On Fri, Dec 6, 2013 at 10:17 AM, Dario Taraborelli <dtaraborelli@wikimedia.org> wrote:
some thoughts:

• All data in the log DB strictly follows https://meta.wikimedia.org/wiki/Schema:EventCapsule. This includes fields such as seqId and uuid that allow recovery of data from the raw JSON dumps. Should something catastrophic happen, we could restore the entire DB by re-importing raw JSON data, which is guaranteed to match the EventCapsule specs. This wouldn’t apply to any custom table created in the DB with data from a different source.

• For the same reason, should a global change apply to EventCapsule (for example https://bugzilla.wikimedia.org/show_bug.cgi?id=52295 ) all tables would need to have their schema updated.
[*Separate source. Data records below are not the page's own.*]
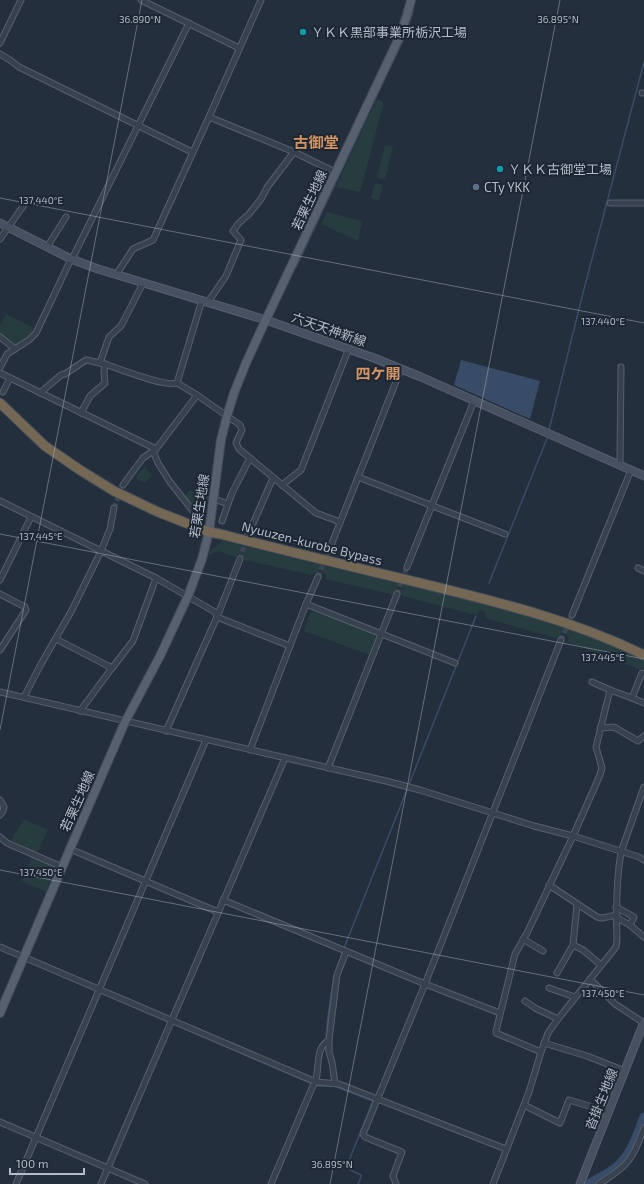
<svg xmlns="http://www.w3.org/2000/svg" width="644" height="1184" viewBox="0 0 644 1184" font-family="'Exo 2','Noto Sans JP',sans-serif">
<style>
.green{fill:#263c3f}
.water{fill:#394c67}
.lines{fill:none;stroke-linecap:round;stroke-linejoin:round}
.stream{stroke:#394c67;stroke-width:1.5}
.river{stroke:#394c67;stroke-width:9}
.street-tunnel{stroke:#3a4453;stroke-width:5;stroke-dasharray:5 2.5;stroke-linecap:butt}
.street-casing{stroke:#565f6c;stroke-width:7}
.secondary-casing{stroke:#565f6c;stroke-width:9}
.primary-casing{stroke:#414a57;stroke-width:10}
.highway-casing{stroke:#434c59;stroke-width:11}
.street{stroke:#38414e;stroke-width:5}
.secondary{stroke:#465061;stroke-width:7}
.primary{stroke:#56606e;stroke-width:8}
.highway{stroke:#746855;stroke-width:9}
.ticks{fill:none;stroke:#b4bcc9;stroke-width:1;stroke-opacity:0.45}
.culture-dot{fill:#0f9aa8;stroke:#1d2633;stroke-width:1.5}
.service-dot{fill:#5c6f8a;stroke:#1d2633;stroke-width:1.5}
.labels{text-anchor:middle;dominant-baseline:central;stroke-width:4;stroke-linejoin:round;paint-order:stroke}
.poi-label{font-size:13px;fill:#b4bcc9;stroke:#1d2633;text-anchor:start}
.street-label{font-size:13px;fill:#b4bcc9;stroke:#1d2633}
.quarter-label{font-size:15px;font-weight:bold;fill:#d59563;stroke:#1d2633}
.ticks-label{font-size:10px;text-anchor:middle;fill:#b4bcc9;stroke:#1d2633;stroke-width:4;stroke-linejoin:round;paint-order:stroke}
</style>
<rect width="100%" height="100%" fill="#242f3e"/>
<g class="green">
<path d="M376,100L384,102L360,192L336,187Z"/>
<path d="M385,145L393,147L385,180L377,177Z"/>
<path d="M375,183L383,185L379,201L371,198Z"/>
<path d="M327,212L362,221L358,241L321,224Z"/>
<path d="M6,314L34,328L31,334L14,346L0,334V326Z"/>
<path d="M145,467L152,475L145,483L137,479V475Z"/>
<path d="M205,489L210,490L206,507L196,513L190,502L184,496L191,490L197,495Z"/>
<path d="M223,541L321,565L318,573H314L312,575L245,560L242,557L243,554L239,553L236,557L218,551L209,555L211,550Z"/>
<path d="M324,566L399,582L395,595L391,594L325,579L326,574L322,573Z"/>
<path d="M404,583L527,615L565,626L560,638H555L485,618L486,612L480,610L477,614H472L402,596L401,592Z"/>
<path d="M314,611L378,635L370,655L304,631L310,613Z"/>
<path d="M569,628L603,640L644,661V669L641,668L640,670L607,656L608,652L602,650L600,654L568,642L569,637L565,635Z"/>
<path d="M24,819L48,830L37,853L11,840Z"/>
<path d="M32,857L55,867L46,892L22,881Z"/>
</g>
<path class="water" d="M461,360L540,381L530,419L454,385Z"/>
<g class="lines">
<g class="stream">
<path d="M296,267L403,40L412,15L415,0"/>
<path d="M549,430L583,293L644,62"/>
<path d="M489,583L548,436"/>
<path d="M344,948L476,616"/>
<path d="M326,1039L328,1016L334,976L343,951"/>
<path d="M243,1054L317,1086H334L373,1101L346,1168L361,1175V1177L358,1184"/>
</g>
<path class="river" d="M588,1184C597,1179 607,1174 615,1168C631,1156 637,1135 644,1117"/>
<g class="street-tunnel">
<path d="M114,508L123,485"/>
<path d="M240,559L246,540"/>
<path d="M318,577L330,548"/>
<path d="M397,594L407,567"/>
<path d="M561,640L572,615"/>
</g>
<g class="street-casing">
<g id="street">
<path d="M141,0L239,48"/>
<path d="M261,0L209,117L294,152L335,172"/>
<path d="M0,43L21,0"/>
<path d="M0,54L10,60L19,67L192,152"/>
<path d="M642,93H644"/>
<path d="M610,203H644"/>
<path d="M0,239L26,202"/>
<path d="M47,247L66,217"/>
<path d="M72,259L189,23"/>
<path d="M116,275L133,249L153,240L209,117"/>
<path d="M208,302L226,276L241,240L233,231L239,223L249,214L261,199L268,186L294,152"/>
<path d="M0,337L15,349"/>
<path d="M105,364L100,363L109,337L121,326L143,283"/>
<path d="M0,368L7,354L29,340L36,333L71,259"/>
<path d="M0,373L156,449"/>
<path d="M3,392L10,378"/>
<path d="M40,393L61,375L65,374L86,360L100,363"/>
<path d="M197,395L177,383L202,300"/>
<path d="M81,413L90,396L105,383L104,372L105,364C120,369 164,387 177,383"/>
<path d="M153,451L158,463L170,482L192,510L194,513"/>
<path d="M620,465L621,367"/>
<path d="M358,477L505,534"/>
<path d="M123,485L143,458L156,449L160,444L197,395L240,425L242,430L236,443L239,449L316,513L340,522"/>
<path d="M282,485L301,470L349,348"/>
<path d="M214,499L228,504L232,493L250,458"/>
<path d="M0,501L156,578L215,612L217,617L290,646"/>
<path d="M222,521L228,504"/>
<path d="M248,535L273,478"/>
<path d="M330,548L401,369"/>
<path d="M407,567L474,401"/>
<path d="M638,568L644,571"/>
<path d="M0,580L31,517"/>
<path d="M0,594L25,607L26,610L0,650"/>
<path d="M306,604L455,663"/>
<path d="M572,615L631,470"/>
<path d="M56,639L112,668L133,641L156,578"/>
<path d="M610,690L632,698L642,673"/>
<path d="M0,692L386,781L420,790L534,826L573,836L639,857L644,860"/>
<path d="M24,697L41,664L72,610L101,551L110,529L114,508"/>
<path d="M632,698L644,703"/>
<path d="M80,711L112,668"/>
<path d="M600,728L614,727L638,741L644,736"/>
<path d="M166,731L217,617L240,559"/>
<path d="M250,750L306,604L318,577"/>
<path d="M328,768L397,594"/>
<path d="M0,800L4,807L3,811L0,815"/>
<path d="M0,837L7,843L62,867"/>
<path d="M70,849L218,912"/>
<path d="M549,885L597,917L602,918L617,915"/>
<path d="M223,900L425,984L500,1013"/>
<path d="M577,905L573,945L583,950L601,965"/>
<path d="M616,907L634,917L630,925L617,918"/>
<path d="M630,925L644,937"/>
<path d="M523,939L543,951"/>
<path d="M0,947L316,1082L339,1084L506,1149"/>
<path d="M557,973L573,945"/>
<path d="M590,979L615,1004L644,1023"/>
<path d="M549,988L575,997"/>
<path d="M525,1001L535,1008L558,1019"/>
<path d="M544,1043L587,1056L625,1071"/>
<path d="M541,1052L496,1033V1031L515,954L527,933L573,836L600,775L602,768L596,747L610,690L592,682"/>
<path d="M335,1083L332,1062L329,1052V1040L337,975L346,952"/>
<path d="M524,1105L560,1123L569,1100L609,1112"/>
<path d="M0,1122L145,1184"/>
<path d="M16,1184L206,740"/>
<path d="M101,1184L285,758"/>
<path d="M271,1184L312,1088C321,1075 315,1058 322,1047C324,1044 326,1042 329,1040"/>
<path d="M396,1184L393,1176L402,1152L365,1137L363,1134L425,984L561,640"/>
<path d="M493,1184L529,1092L541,1052L548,1033L558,1019L616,947L617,940C616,910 616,881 621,852L644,787"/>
<path d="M599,1184C609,1177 621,1171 629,1160C636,1151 640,1139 644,1128"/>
</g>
</g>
<g class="secondary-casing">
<g id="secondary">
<path d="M0,223L71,259L98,269L266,320L374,358L421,377L644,476"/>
<path d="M580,1184L644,1022"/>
</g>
</g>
<g class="primary-casing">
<path id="primary" d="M0,1013L70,849L125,722L160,656L188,596L202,559L209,532L221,440L227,416L234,393L246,363L262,328L400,36L407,15L411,0"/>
</g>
<g class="highway-casing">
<path id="highway" d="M0,403L45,446L80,470L114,491L158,512L209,532L220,534C286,551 353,567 420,583C498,602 572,620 644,655"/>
</g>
<use href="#street" class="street"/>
<use href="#secondary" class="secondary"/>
<use href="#primary" class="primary"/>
<use href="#highway" class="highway"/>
</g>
<path class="ticks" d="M0,198L644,323M0,534L644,659M0,730L142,0M0,870L644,995M330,1184L560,0"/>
<g class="culture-dot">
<circle cx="303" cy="32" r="4"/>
<circle cx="500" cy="169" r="4"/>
</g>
<circle class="service-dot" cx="476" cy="187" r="4"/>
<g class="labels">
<g class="poi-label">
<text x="311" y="32">ＹＫＫ黒部事業所栃沢工場</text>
<text x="508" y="169">ＹＫＫ古御堂工場</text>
<text x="484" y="187">CTy YKK</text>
</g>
<g class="street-label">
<text transform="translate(309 200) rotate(-65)">若栗生地線</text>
<text transform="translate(329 329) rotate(19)">六天天神新線</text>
<text transform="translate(199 506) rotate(-81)">若栗生地線</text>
<text transform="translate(312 543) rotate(14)">Nyuuzen-kurobe Bypass</text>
<text transform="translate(77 801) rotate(-66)">若栗生地線</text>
<text transform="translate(601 1099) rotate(-68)">沓掛生地線</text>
</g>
<g class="quarter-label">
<text x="316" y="142">古御堂</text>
<text x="378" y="373">四ケ開</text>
</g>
</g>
<g class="ticks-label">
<text x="140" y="23">36.890°N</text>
<text x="558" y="23">36.895°N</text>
<text x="41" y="204">137.440°E</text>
<text x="603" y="325">137.440°E</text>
<text x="41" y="540">137.445°E</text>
<text x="603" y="661">137.445°E</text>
<text x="41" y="876">137.450°E</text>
<text x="603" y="997">137.450°E</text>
<text x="332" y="1168">36.895°N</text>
</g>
<path d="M10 1168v6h74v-6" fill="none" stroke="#b4bcc9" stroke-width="2"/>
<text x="16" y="1168" font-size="12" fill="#b4bcc9" stroke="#1d2633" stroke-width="3" paint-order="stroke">100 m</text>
</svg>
Hosting custom tables with arbitrary schemas not matching EventCapsule specs would make global updates unnecessarily complicated. 
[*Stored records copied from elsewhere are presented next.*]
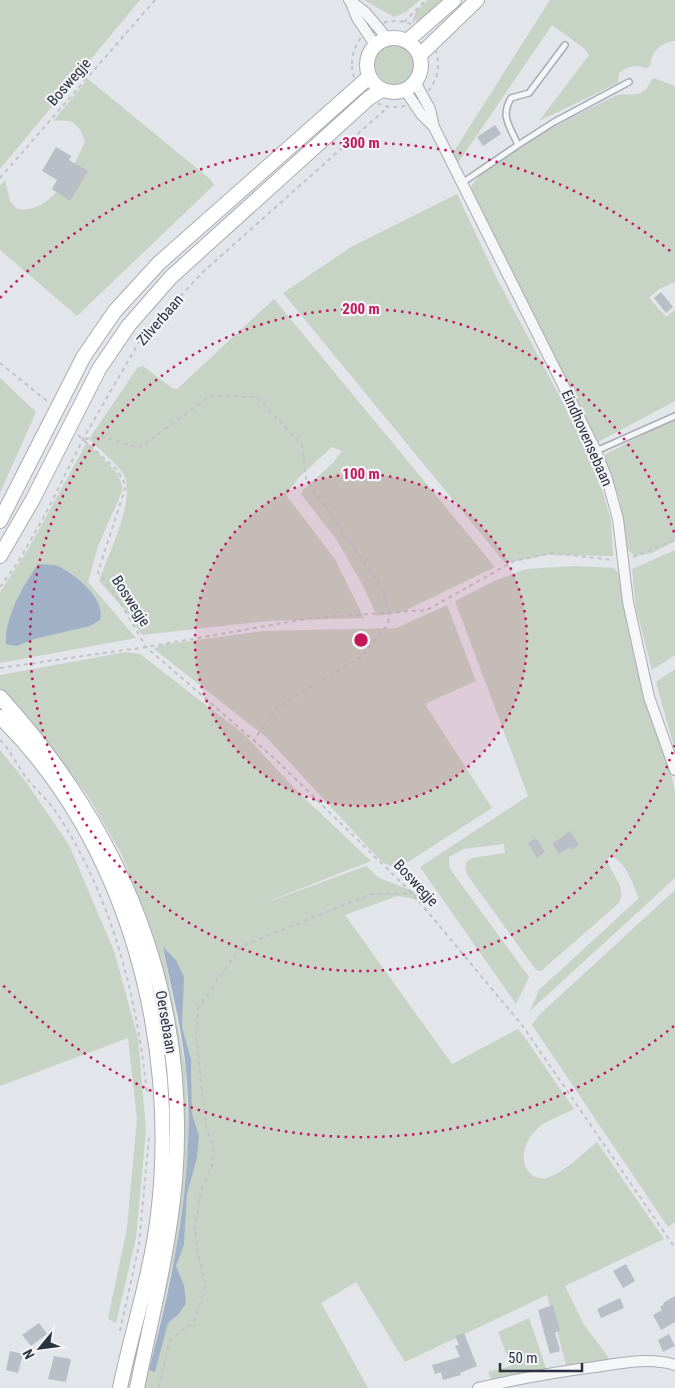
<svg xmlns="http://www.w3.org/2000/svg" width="675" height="1388" font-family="'Roboto Condensed',sans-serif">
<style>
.green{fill:#c7d3c4;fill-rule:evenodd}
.water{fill:#a0b0c7}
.building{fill:#babec6}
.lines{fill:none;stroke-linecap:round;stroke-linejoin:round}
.lane-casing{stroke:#a8acb4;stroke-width:8}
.street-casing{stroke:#a8acb4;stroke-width:12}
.secondary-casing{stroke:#a8acb4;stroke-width:16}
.path{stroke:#c1c3c8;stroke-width:2;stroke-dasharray:4 4;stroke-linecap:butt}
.lane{stroke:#f5f6f8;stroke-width:5}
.street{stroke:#f5f6f8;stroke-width:10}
.secondary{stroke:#fff;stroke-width:14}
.ring{fill:none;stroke:#c2185b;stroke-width:2.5;stroke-dasharray:2.5 5}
.labels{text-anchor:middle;stroke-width:4.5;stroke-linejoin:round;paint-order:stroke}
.street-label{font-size:15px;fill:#2c3240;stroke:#f2f4f7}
.centre{fill:#c2185b;stroke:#f2f4f7;stroke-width:2.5}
.ring-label{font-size:15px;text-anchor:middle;font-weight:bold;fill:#c2185b;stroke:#f2f4f7;stroke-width:4.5;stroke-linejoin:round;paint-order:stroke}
</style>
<rect width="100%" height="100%" fill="#e2e5ea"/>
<path class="green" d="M0 0H140L0 169Z
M364 0H420L406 12 394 17Z
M428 0H444L419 22 415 20 413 23 412 22 416 11Z
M550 0H675V41C660 42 652 52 650 66L645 68C635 64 628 66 619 73L618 83 539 121 589 55 585 49 552 25 458 163 453 153Z
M375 64a20 20 0 1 1 40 0a20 20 0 1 1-40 0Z
M654 78 675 86V282L659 289 649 298 666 317 675 310V401L598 442 502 255 471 188C479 162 589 108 617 95 627 93 634 97 644 91 649 88 648 82 654 78Z
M88 79 211 180 214 185 77 316 0 250V186L5 180 10 201 17 209C54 214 72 170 85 142 79 123 73 119 53 121Z
M457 194 497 279 583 440 604 496 611 521 613 556 547 555 505 563 283 293 351 247Z
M274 299 495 567 402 612 377 616 361 582 336 539 301 494 303 490 333 463 342 451 332 447 299 477 286 495 335 559 364 618 268 621 142 635 125 610 99 581C108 555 136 500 124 475 120 467 97 447 89 439L138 367 143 366 172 388 177 389Z
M0 378 36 412 0 493Z
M675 418V541L652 553 635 556 628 550 620 501 604 455Z
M87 442 118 474 123 489 98 546 88 582 136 638 0 663V592L29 548Z
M675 550V655L652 670 636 608 632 569Z
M575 566 614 568 618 573 633 644 656 711 675 791V878L530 1011 539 990 639 898C632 883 627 863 611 856L607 859C611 876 627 885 619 903L541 971 536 970 468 876 465 867 467 861 472 858 505 853 504 844 463 849 449 857V866L453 873 529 977 516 1004 420 867 528 796 455 601 494 581 526 569Z
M447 605 476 681 427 703 426 706 492 808 397 869 382 862 266 737 154 649 160 645 263 631 396 628Z
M126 652 140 654 245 735 299 793 371 861 254 907 366 866 379 878 418 893 429 905 411 898 397 896 345 915 452 1064 518 1029 526 1039 574 1109C563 1115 546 1120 537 1129 524 1141 517 1164 533 1176 537 1178 542 1179 547 1178 566 1171 582 1154 597 1142L664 1239 565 1286 583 1323 613 1364 567 1368 547 1295 405 1362 356 1282 321 1303 368 1388H141L172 1230 175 1034 156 944 121 853 88 796 49 745 0 689V675ZM163 948 183 1005 182 1027 191 1059 192 1113 199 1136 197 1158 187 1194 184 1244 176 1266 184 1285 179 1314 168 1323 149 1370 176 1250 189 1163 186 1070Z
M675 669V751L656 682Z
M0 750 26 782 69 845 114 951 138 1038 146 1130 136 1238 116 1323 108 1319 127 1228 137 1119 128 1038 0 1086Z
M675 890V1222L668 1227 532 1025 539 1015Z
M529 1318 547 1371 492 1381 488 1372 511 1366 498 1332Z"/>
<path class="water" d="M38 564C44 565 53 564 58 566 76 575 106 599 100 620L90 626 34 639 17 646 6 644C5 616 22 588 38 564Z
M163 947 176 960 184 977 182 1027 191 1059 192 1113 199 1136 197 1158 187 1194 184 1245 176 1266 184 1285 186 1303 179 1314 168 1323 155 1372 149 1370C174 1273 196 1171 186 1070 182 1029 171 988 163 947Z"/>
<path class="building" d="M495 125 501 134 483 146 477 137Z
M56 147 71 156 69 160 88 171 70 201 52 189 57 180 42 171Z
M661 292 673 307 666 313 654 298Z
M570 831 579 845 572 850 570 847 559 854 552 844Z
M536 838 545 852 537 858 528 843Z
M626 1264 635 1281 623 1288 613 1271Z
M675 1296V1322L661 1330 653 1315 662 1310 660 1307 664 1304 663 1303Z
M620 1298 624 1308 601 1318 597 1309Z
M553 1305 560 1331 555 1332 560 1351 550 1354 538 1310Z
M39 1323 47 1334 31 1346 22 1335Z
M464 1333 477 1366 460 1373 461 1375 443 1380 441 1372 435 1374 432 1365 460 1357 455 1346 459 1345 455 1336Z
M669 1334 675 1346 663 1352 658 1340Z
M10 1351 23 1354 18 1373 6 1370Z
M54 1356 71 1359 66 1382 48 1379Z"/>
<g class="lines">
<defs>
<path id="lane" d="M518 145 554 122 629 82
M462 183 518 145C510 126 500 117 511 98L529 93 565 45
M596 451 675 416"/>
<path id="street" d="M349 0 365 12 387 38
M351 3 357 18 375 45
M415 82 430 109 434 127 596 451 607 479 618 519 628 602 649 697 675 770
M405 90 421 114 434 127
M478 1388C517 1379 555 1372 595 1367 621 1363 650 1357 675 1365"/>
<path id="secondary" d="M367 65a27 27 0 1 1 54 0a27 27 0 1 1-54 0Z
M407 41 454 0
M420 55 477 0
M0 521 84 356 115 311 159 263 369 77
M0 556 33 499 99 369 129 325 171 277 369 98 382 90
M0 697C123 832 190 995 175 1180 169 1250 151 1319 137 1388
M0 717C128 842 179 1041 158 1215 151 1274 132 1330 120 1388"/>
</defs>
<use href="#lane" class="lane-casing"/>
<use href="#street" class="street-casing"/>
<use href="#secondary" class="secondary-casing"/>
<path class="path" d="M352 64a43 43 0 1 1 86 0a43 43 0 1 1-86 0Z
M404 22 426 0
M0 178 155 0
M0 363 47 401
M78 435 118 471 126 486 98 572 120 602 146 647 274 758 412 893 522 1025 675 1248
M85 439 101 436 139 448 210 396 257 397 302 445 306 479 380 585 389 613 388 624 361 657 276 708 254 740
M633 557 675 540
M0 587 17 564 46 513 83 439 142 337 203 272 388 107
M0 668 146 647 312 618 427 610 514 561 552 553 612 560
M0 740C11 750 17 766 26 777 35 789 47 799 56 812 111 895 137 995 147 1094
M120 1331 139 1245 149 1136
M158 1388 170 1340 194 1322 206 1285 197 1250 195 1226 201 1190 212 1167 213 1147 207 1130 202 1093 196 1034 198 1009 240 947 371 894 412 893"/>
<use href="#lane" class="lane"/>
<use href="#street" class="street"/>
<use href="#secondary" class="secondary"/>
</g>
<circle cx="361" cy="640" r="166" fill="#c2185b" fill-opacity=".12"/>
<g class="ring">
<circle cx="361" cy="640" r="166"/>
<path d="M675 745A331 331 0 1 1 675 535"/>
<path d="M674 1026A497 497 0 0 1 0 982M0 298A497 497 0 0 1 674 254"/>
</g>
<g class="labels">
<g class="street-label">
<text transform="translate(69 82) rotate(-49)" y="5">Boswegje</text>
<text transform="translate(160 320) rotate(-49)" y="5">Zilverbaan</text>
<text transform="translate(587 438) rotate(66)" y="5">Eindhovensebaan</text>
<text transform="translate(131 601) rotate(57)" y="5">Boswegje</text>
<text transform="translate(416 883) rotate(47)" y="5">Boswegje</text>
<text transform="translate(166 1022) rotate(80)" y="5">Oersebaan</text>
</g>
</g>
<circle cx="361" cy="640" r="8" class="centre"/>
<g class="ring-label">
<text x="361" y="148">300 m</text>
<text x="361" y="314">200 m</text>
<text x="361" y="479">100 m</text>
</g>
<g transform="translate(40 1348) rotate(241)" stroke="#f2f4f7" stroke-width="4" paint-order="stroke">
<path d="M0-4L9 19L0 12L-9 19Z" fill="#2c3240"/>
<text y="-8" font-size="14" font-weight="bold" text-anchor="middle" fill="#2c3240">N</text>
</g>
<path d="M500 1363v8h82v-8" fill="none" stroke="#2c3240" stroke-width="2.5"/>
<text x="508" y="1363" font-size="15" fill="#2c3240" stroke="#f2f4f7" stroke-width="4" paint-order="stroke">50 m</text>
</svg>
• Writing of data into the log DB is intentionally restricted to the eventlog user, which was created for the unique purpose to autogenerate tables and write data into SQL when new schemas are deployed in production. Making an exception to this principle sets a precedent whereby humans and other scripts can arbitrarily manipulate data or create tables in the DB, which is a first step towards turning the log db into the same zoo that the staging db is.


/me quickly and quietly creeps back into the corner /me came from

That makes sense Dario.  Guys, feel free to set this up however you best see fit, and let me know if you need any help.